Manuela Silva , as pessoass registam um sentimento vago que as chamaria a prescrutar o que se encontra por trás desses sentimento, mas a propaganda e a influência do sistem e seus aliados sobre a mente é tal que as pessoas se deixam levar pelo que registam na mente agindo contra o próprio sentimento. Deste modo reina a insegurança e a aambiguidade e este é o melhor meio que têm elites anónimas para lse imporem; Seguir as pegadas da política pós-guerra da Europa e mais concretamente a da União Europeia é apostar num projecto moribundo. Quem passou a determinar os destinos da Europa, não é a democracia; foram os tecnocratas aliados a oligarcas globaais. Organizações não democráticas como a ONU, organizações mundiais bancárias, NATO, EU, etc são quem determina os destinos do andar do mundo e o que é mais grave com a aparência de democracia. Um engano pegado e disfarçado que não encontra em pessoas da elite quem mostre o abuso… Não devemos desanimar no meio de tudo isto porque embora os sistemas reinantes ao longo da História oprimam o povo especialmente aquele que se expressa de maneira crítica, facto é que os desejos do povo permanecem e embora lentos e dolorosos, tornam-se realidade com o tempo.
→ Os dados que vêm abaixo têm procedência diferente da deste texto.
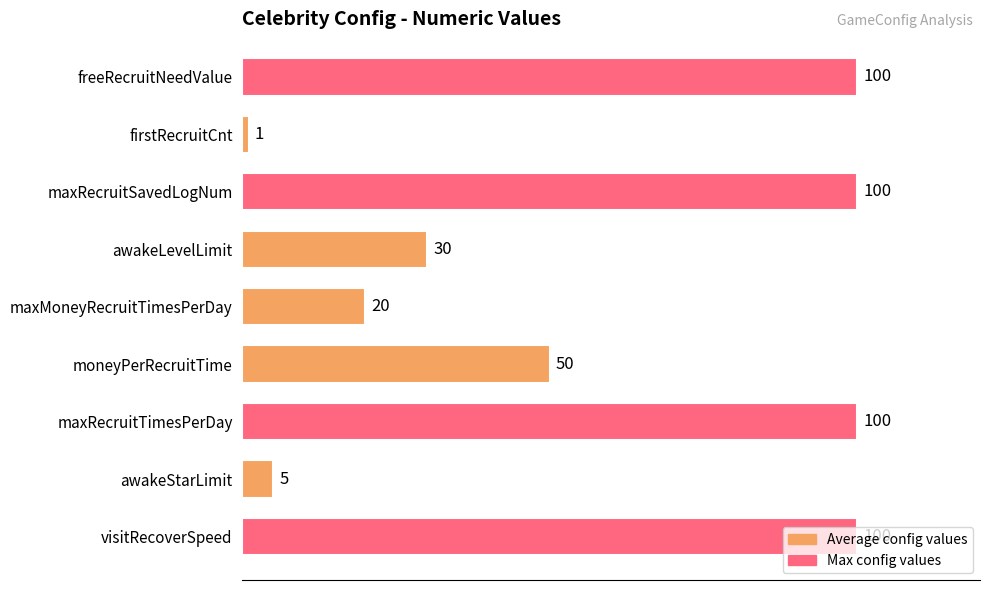

The value at awakeLevelLimit is 48. True or false?

False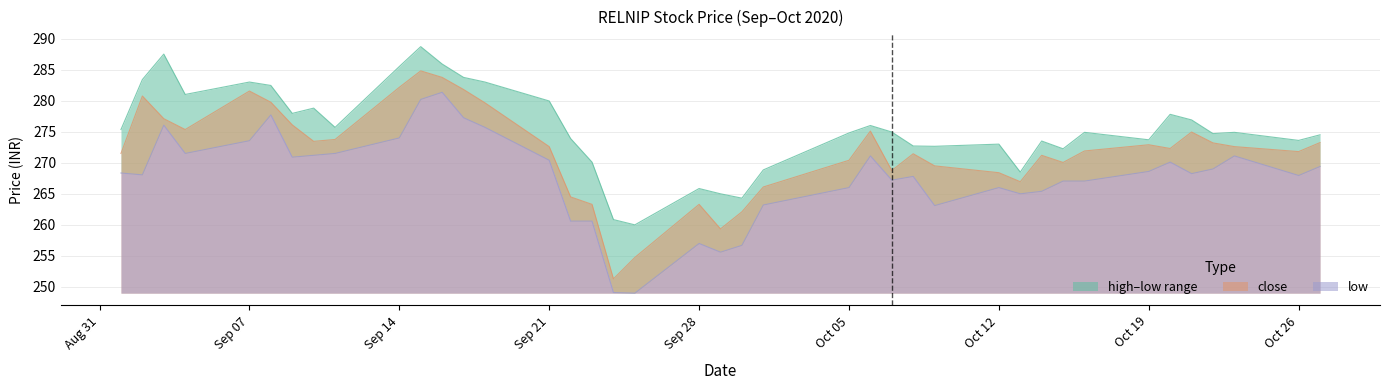

The close series shows 274.9 at 2020-10-21. True or false?

True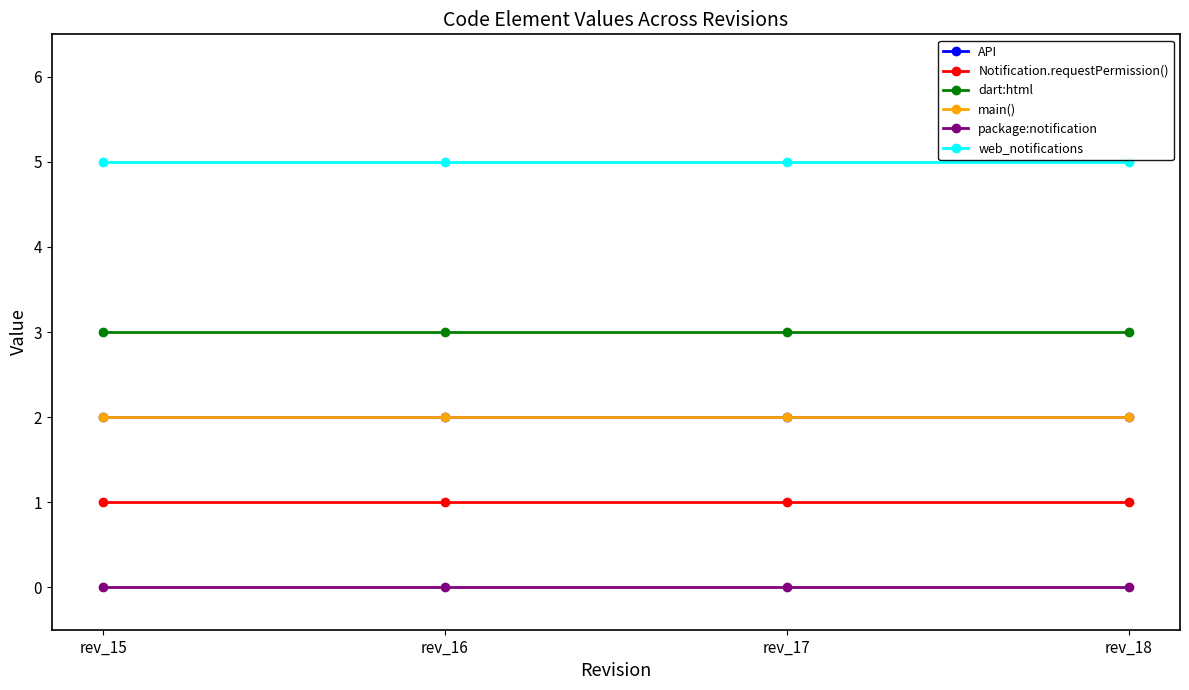

What is the value of the Notification.requestPermission() point at the 3rd from the left?

1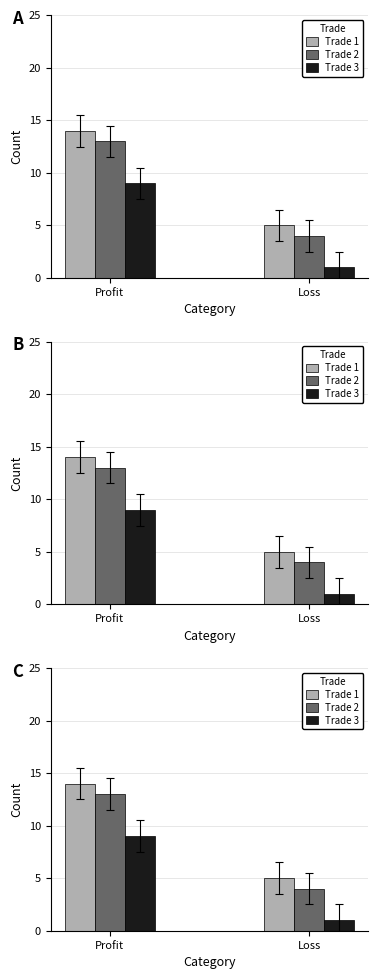

How many bars are there in total?

6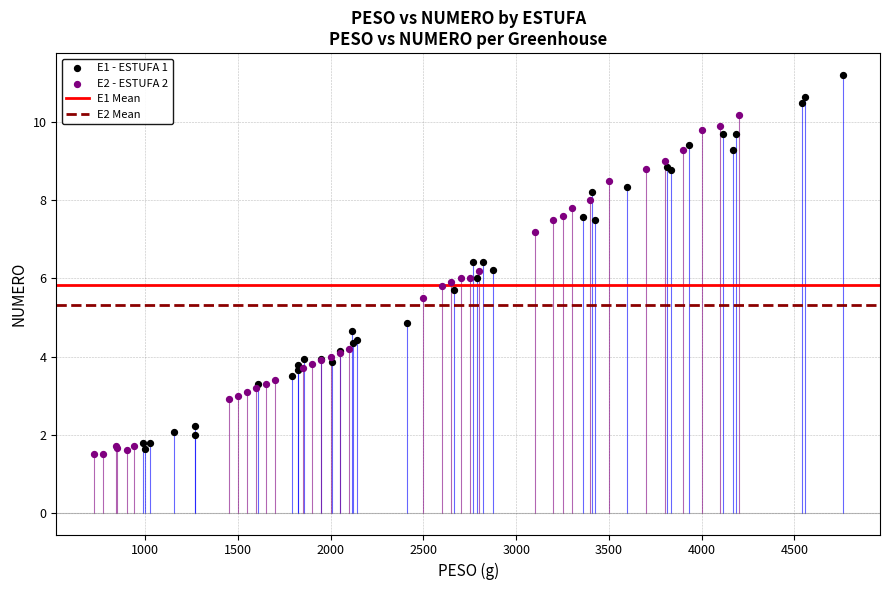

Which series has the largest Y range (max minus min)?

E1 - ESTUFA 1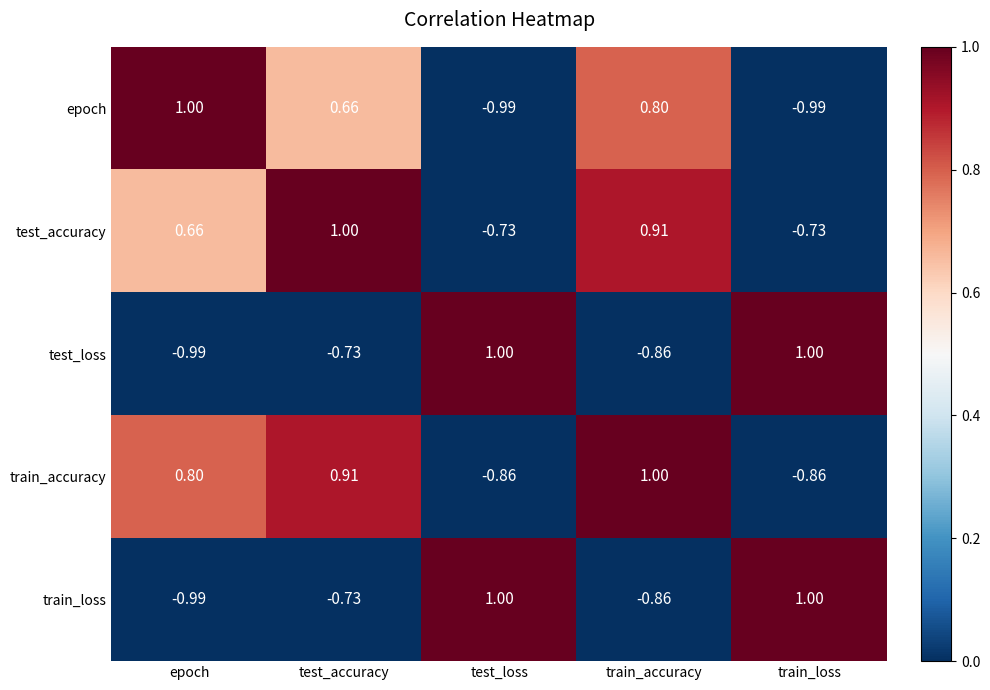

At which category is the sum across all series the highest?

test_accuracy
O nosso sofrimento de hoje é semente de ressureição para os de amanhã.
António Cunha Duarte Justo Muito triste que tenham conseguido “emburrecer” o povo!
A narrativa do medo, aliada à culpabilização por tudo o que de mau acontece, tem servido para que essas elites mascaradas de filantropia, avancem nesse agenda maquiavélica de controlo!
Gostava de sentir que o sofrimento e luta de alguns, possa vir a dar fruto e esperança no futuro.
Bem-haja quem ainda resiste e tem a lucidez de dizer Não.